→ **GIVEN TASK 1**
Answer these questions from the police notice, one line each, marked like the questions.
(a) How old is the woman whose home the two men entered?
(b) What vehicle are the men understood to have left in?
(c) What incident number should callers quote when contacting South Yorkshire Police?
→ **GIVEN TASK 2**
Put this sentence from the police notice into Spanish: "Enquiries are ongoing to identify these men, who we understand left in a black Ford van."
→ **GIVEN TASK 3**
Reproduce the passage of the police notice starting with "Date published: 31" and going on through "Dave Devey explains.".

→ **SUPPLIED TEXT**
---

Advice issued following distraction burglary, Sheffield

Date published: 31 August 2018 11:46
Dated: 31 August 2018 12:45:36

Sheffield detectives have issued advice following a distraction burglary in the Hillsborough area, in which an elderly woman had cash taken.

At around 3pm yesterday afternoon (Thursday 30 August), two men claiming to be salesmen entered the home of a 91-year-old woman in the Bradfield area of Sheffield.

They reportedly walked into the woman’s flat without asking, and tried to sell products to the victim, that she neither wanted or required, as Detective Sergeant Dave Devey explains.

“Despite the victim repeatedly telling the men she did not want the products, they forcibly demanded that she pay for them, which she eventually did under duress. However, once the men had left the property, the victim realised that a further quantity of cash had gone missing from her purse and contacted police.

“The first man is described as white, around 60-years-old, with white hair, of a medium – large build, with facial hair and was smartly dressed.

“The second man is also described as white, around 27-years-old, taller than the first man, of medium build and with short brown hair.

“A third man, described as white, has also been linked to the investigation, but there is no further description at this time.

“Enquiries are ongoing to identify these men, who we understand left in a black Ford van.

“We also have officers in the Sheffield 6 area today to provide reassurance. Should anyone have any information about this incident, please contact South Yorkshire Police on 101, quoting incident number 485 of 30 August 2018.

“These men clearly targeted the woman due to her age and vulnerability and distracted her while cash was taken. Sadly, this is something we have seen happening in Sheffield.”

"I’d like to ask people to make their family or friends, particularly elderly relatives, aware of these incidents. There are also some steps that you or they can take to protect yourself if you have concerns.

---

→ **DATASET EXCERPT**

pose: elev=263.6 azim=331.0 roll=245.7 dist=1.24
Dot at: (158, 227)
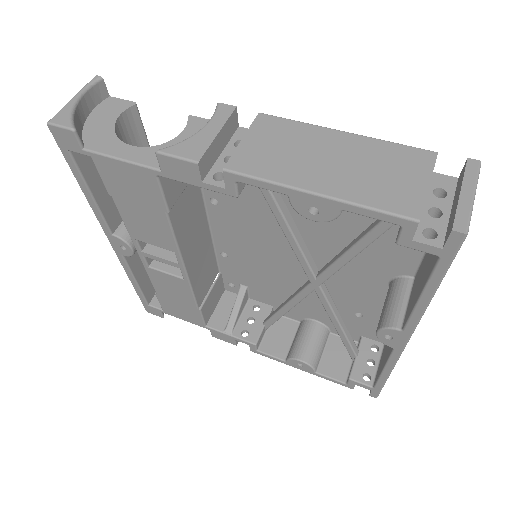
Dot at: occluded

---

→ **EXERCISE RESPONSE 1**
(a) She is 91 years old.
(b) They are understood to have left in a black Ford van.
(c) Callers should quote incident number 485 of 30 August 2018.

→ **EXERCISE RESPONSE 2**
Las investigaciones continúan para identificar a estos hombres, quienes, según entendemos, se marcharon en una furgoneta Ford negra.

→ **EXERCISE RESPONSE 3**
Date published: 31 August 2018 11:46
Dated: 31 August 2018 12:45:36

Sheffield detectives have issued advice following a distraction burglary in the Hillsborough area, in which an elderly woman had cash taken.

At around 3pm yesterday afternoon (Thursday 30 August), two men claiming to be salesmen entered the home of a 91-year-old woman in the Bradfield area of Sheffield.

They reportedly walked into the woman’s flat without asking, and tried to sell products to the victim, that she neither wanted or required, as Detective Sergeant Dave Devey explains.